1991Есть трава прыгун, или скочек, и та трава добра ко всему уже: где казна старая заговорная — и та трава все разрушит, или болячки какие, то присыпли ею, в три дни заживет. Она же добра, кто хощет боротса, и ино никто его не поборет. А рвать ея непросто.
Когда отец заболел, Саша даже не сразу заметила: в начале лета ей подарили маленькую японскую камеру, и она занялась фотографией так же истово, как до этого занималась чтением — без устали и без разбору.
В плотницком сарае у нее был угол, отделенный от отцовской половины плюшевой шторой на проволоке, там хранились кюветы, термометр, игольчатые кристаллы метола и стеклянная палочка для размешивания, а на двери сарая висело отцовское пальто, чтобы свет не проникал в щели.
Пристань отдохновения и алтарь милосердия, [124] посмеивался отец, он разглядывал длинные пленки, сохнущие на деревянных прищепках, и говорил, что у Саши есть глаз, но не хватает терпения.
Но вот отец заболел и перестал приходить в сарай по вечерам, в доме стали появляться знакомые с отцовской работы, оставлявшие окурки в кустах ежевики, потом врачи, оставлявшие рецепты на кухонном столе, потом приехал столичный профессор, который ничего не оставил, но ущипнул Сашу за бок, когда она подавала ему плащ — прошло еще две недели, и стало ясно, что хозяин «Кленов» болеет по-настоящему.

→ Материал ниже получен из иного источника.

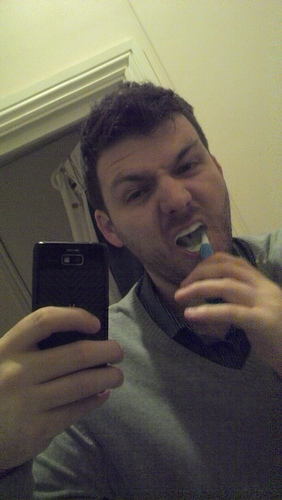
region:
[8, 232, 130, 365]
Small black cellular phone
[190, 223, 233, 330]
Blue and white toothbrush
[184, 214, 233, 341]
Plastic white and blue toothbrush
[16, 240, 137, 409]
Black cell phone made by Motorola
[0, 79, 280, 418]
Person brushing their teeth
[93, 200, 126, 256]
Medium sized human ear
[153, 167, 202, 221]
Medium sized human nose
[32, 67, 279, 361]
Person with toothbrush in their mouth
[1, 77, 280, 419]
Person taking a photo of themselves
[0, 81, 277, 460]
Person with brown hair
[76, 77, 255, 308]
man brushing teeth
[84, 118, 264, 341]
man holding tooth brush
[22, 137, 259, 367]
man taking selfie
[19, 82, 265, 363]
man taking photo on cell phone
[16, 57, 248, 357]
man taking selfie while brushing teeth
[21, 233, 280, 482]
man wearing grey v-neck sweater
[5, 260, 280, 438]
grey sweater and collared shirt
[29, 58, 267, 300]
brunette white man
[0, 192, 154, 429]
man holding black cell phone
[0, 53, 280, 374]
man getting ready in bathroom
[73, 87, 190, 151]
Brown hair of man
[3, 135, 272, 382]
Man holding a phone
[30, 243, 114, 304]
Phone with a camera on it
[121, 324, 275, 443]
Gray shirt on man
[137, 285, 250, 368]
Dress shirt under sweater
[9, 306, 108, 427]
Hand holding phone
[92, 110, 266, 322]
Man brushing teeth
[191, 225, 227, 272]
Blue and white toothbrush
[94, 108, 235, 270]
Angry expression on face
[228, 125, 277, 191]
White wall behind man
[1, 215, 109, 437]
Hand holding a cell phone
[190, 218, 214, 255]
Blue and white toothbrush.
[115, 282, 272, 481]
V-neck sweater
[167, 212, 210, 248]
Toothpaste foam in mouth.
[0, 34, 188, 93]
Wooden frame of door.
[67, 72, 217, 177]
Man's with dark brown curly hair.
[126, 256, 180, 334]
Oxford style shirt under V-neck sweater.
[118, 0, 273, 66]
Cream-colored bathroom wall.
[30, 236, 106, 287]
Black Cell phone with camera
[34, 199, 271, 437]
Man's hands holding cell phone and toothbrush.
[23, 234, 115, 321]
a cell phone in the man's hand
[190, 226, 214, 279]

Хедда бродила по дому с опущенной головой, как будто разглядывая щербинки на буковых паркетинах, ей приходилось кормить мужа в постели, давать ему подышать кислородом, умывать его над миской и разводить порошки из бумажных фунтиков по два раза на дню.
Если бы она знала, что в девяносто шестом его придется кормить с ложечки, а под одеяло засовывать эмалированную утку, если бы знала, что ей придется научиться делать уколы и колоть ему розоватую мутную дрянь по часам, иначе он будет кричать от боли, то, наверное, она собрала бы свои хитоны и гиматии и сбежала бы обратно, в свою бакалейную лавку.
Но это был август девяносто первого, до аварии в окрестностях Свонси оставалось несколько лет, и папа выздоровел. Однажды, воскресным утром, он надел свой синий халат и принес в сарай разломанную в куски картоньерку, найденную им в груде деревяшек еще в начале лета — в лавке старья, которую он почему-то называл The Old Curiosity Shop.
В Сочельник учитель подарил Саше «Естественную историю» Плиния с воображаемым портретом на обложке. В портрет можно было влюбиться: высокие мраморные скулы и волнистые девичьи волосы. Младшая долго выясняла, что значит воображаемый портрет, но так и осталась в недоумении.